Зорин подал руку своей кузине, англичанка взяла под плечо болонку, и они вышли из диванной. Маргарита Степановна приказала слуге унести чайный прибор, поправила на себе шаль, уселась покойнее на диване, вынула из ридикюля батистовый платок и начала речь следующим образом… Да нет, когда разговаривают многие, тогда рассказ решительно не у места. Все эти пояснительные речи: такой-то сказал, такая-то отвечала, тот возразил, этот прервал, та подхватила — только что сбивают и путают читателя, итак, позвольте мне прибегнуть к обыкновенной драматической форме. Это будет и яснее и проще.
IV
Московская старина
На прошлой неделе сосед мой, Николай Степанович Соликамский, обещал завернуть ко мне сегодня часов в девять поутру, чтоб ехать вместе в Оружейную палату. Николай Степанович принадлежит к весьма малому числу моих искренних приятелей; он почти одних со мною лет, бездетный вдовец, великий антикварий и ужасный библиоман. Конечно, не у многих найдется такое любопытное собрание старинных русских печатных книг и манускриптов, из которых, однако ж, иные весьма для меня подозрительны, а особливо какой-то исписанный бог знает какими буквами бесконечный свиток, который, по мнению моего приятеля, есть истинный и подлинный список «Слова о полку Игоревом». Николай Степанович очень добрый, умный и образованный человек, но у него есть одна слабость, впрочем самая невинная и безгрешная: он видит везде славян, находит во всех древних языках сходство с славянским языком, и даже не шутя готов уверять, что греки Омировой «Илиады» все чистой славянской породы. Не знаю наверно, а кажется, ему первому пришла в голову догадка, что царя Менелая прозвали этим именем, потому что он со всеми ругался и что ему часто говорили: «Мене лай!» Несмотря, однако ж, на эту странную славяноманию, он человек истинно ученый и, конечно, один из первых русских археологов нашего времени. Прождав его к себе с полчаса, я подумал наконец, что он купил на Смоленском рынке какой-нибудь древний манускрипт или выменял у раскольника старинный требник, занялся поверкою текста и решительно забыл свое обещание. Читать мне не хотелось; вот от нечего делать я присел к письменному столу, взял в правую руку перо, указательным пальцем левой руки уперся в лоб и начал думать… «Писать — да о чем?» При этом вопросе, который я задал самому себе, глаза мои нечаянно остановились на большом плане Москвы, который висит у меня в кабинете. «О чем? — повторил я. — Да я еще ничего не писал о московской старине; чего же лучше: давай писать об основании Москвы!»

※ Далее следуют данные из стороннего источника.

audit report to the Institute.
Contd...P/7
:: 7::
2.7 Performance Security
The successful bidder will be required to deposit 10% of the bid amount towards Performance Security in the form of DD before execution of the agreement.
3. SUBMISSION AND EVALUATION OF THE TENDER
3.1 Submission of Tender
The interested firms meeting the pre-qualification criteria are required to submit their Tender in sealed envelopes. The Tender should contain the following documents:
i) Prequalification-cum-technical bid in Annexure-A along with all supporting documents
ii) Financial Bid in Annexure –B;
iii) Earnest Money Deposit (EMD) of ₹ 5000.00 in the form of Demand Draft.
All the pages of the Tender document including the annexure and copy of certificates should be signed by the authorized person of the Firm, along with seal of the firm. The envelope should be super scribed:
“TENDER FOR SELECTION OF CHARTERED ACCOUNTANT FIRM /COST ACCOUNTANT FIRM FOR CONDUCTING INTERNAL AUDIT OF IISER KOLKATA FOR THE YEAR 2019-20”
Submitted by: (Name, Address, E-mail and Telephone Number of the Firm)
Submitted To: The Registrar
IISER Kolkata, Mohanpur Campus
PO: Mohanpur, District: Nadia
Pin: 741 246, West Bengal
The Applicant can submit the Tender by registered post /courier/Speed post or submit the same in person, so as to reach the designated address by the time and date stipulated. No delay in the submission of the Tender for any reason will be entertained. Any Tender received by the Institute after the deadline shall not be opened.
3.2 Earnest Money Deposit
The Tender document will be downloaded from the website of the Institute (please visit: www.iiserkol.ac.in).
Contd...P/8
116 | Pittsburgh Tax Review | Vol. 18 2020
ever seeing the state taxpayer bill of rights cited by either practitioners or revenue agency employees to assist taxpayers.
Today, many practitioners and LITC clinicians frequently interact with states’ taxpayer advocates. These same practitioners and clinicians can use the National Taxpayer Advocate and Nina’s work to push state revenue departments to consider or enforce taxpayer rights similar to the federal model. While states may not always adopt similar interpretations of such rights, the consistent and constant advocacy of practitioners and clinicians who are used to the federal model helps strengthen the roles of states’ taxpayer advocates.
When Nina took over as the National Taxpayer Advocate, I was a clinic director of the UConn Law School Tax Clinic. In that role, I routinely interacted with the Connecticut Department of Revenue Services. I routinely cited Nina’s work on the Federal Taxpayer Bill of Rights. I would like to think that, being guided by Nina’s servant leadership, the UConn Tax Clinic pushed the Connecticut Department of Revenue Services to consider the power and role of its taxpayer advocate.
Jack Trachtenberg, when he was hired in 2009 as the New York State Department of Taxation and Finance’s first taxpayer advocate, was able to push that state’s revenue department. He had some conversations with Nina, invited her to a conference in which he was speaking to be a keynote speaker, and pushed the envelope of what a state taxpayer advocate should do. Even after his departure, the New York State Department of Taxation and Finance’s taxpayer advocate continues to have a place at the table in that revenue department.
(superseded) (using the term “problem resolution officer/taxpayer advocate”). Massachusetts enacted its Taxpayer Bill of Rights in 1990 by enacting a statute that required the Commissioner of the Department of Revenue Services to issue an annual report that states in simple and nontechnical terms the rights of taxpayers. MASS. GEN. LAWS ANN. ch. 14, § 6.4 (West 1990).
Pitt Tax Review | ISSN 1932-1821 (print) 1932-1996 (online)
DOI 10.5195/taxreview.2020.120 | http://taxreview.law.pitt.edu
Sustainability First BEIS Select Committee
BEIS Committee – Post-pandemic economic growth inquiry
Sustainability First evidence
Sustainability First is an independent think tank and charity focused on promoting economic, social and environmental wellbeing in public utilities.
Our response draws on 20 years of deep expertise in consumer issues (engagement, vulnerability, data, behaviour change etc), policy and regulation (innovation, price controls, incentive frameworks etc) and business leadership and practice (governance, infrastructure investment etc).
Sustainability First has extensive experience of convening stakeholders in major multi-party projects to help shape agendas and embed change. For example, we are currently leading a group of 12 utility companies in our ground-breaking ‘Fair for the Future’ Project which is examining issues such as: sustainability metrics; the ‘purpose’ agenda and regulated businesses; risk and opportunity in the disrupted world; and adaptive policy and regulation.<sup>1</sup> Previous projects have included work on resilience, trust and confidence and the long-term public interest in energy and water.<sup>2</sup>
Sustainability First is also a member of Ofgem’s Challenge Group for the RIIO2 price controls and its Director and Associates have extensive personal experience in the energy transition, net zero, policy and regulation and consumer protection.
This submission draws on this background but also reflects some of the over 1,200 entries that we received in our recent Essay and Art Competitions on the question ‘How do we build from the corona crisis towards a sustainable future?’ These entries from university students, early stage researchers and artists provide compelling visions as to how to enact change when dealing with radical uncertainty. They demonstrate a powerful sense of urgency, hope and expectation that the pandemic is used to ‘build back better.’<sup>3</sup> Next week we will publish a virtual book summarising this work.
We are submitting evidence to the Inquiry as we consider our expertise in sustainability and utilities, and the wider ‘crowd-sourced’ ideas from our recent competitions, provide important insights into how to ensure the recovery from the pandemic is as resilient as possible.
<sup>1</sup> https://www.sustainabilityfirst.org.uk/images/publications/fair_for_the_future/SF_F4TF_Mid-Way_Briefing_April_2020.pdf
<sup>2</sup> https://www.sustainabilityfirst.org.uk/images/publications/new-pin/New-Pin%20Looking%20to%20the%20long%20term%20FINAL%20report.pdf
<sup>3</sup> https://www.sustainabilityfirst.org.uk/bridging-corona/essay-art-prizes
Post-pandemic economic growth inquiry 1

«Не говоря уже о Новгороде и Киеве (так начал я, подумав несколько минут), есть много городов в России гораздо старее Москвы. Однако ж имя ее встречается в летописях первой половины XII столетия, следовательно, Москва существует уже семьсот лет. В 1147 году Суздальский князь Юрий Владимирович угощал в ней князя Святослава Ольговича Северского. Около того же времени в южной России она была известна под настоящим своим именем и под названием Кучкова. В XIII веке ее причисляли к залесским городам. Говорят также иные летописцы, которых не очень уважают в ученом мире, но которым я, как истинный москвич, готов от всей души поверить, что будто бы Москва основана еще в 882 году знаменитым Олегом, который, проезжая из Новгорода в Киев, построил городок на речке Неглинной, в том самом месте, где она впадает в Москву-реку. Впоследствии этот городок вместе со своим округом перешел во владение суздальского боярина Степана Ивановича Кучки. Дом этого боярина стоял на берегу Поганого пруда, который в начале XVIII столетия неизвестно почему переименован Чистым. Вся окружность этого пруда, составляющая нынешнюю Стретенскую часть, называлась Кучковым полем. Насильственная смерть боярина Кучки, убитого князем Суздальским Юрием Владимировичем, женитьба сына его Андрея Боголюбского на дочери умерщвленного боярина, и потом, спустя много лет, ужасная месть, совершенная сыном Кучки над этим же самым Андреем Боголюбским, необычайная казнь убийц великокняжеских, которых посадили живыми в деревянные короба и бросили в озеро Плещеево, где, по народному преданию, они и теперь еще плавают, — все это так занимательно и так походит на какой-то романтический вымысел, что, может быть, строгий критик не решится никак назвать эти происшествия историческими фактами. Впрочем, как бы то ни было, но то верно, что о Москве упоминается в летописях XII столетия и что в 1328 году Москва была уже столицей всей России, потому что Иоанн Данилович Калита перенес в нее из Владимира свой великокняжеский престол. Есть еще предание, о котором я не смел бы и заикнуться, говоря с ученым профессором истории. В этой легенде рассказывают о каком-то отшельнике Букале, который в незапамятные годы жил на нынешней кремлевской горе, покрытой тогда сплошным непроходимым бором, отчего этот холм и назывался в старину Боровицким. Теперь остались только в Кремле три памятника, напоминающие нам о существовании этого дремучего леса: собор Спаса на Бору, церковь Рождества Иоанна Предтечи на Бору и Боровицкие ворота.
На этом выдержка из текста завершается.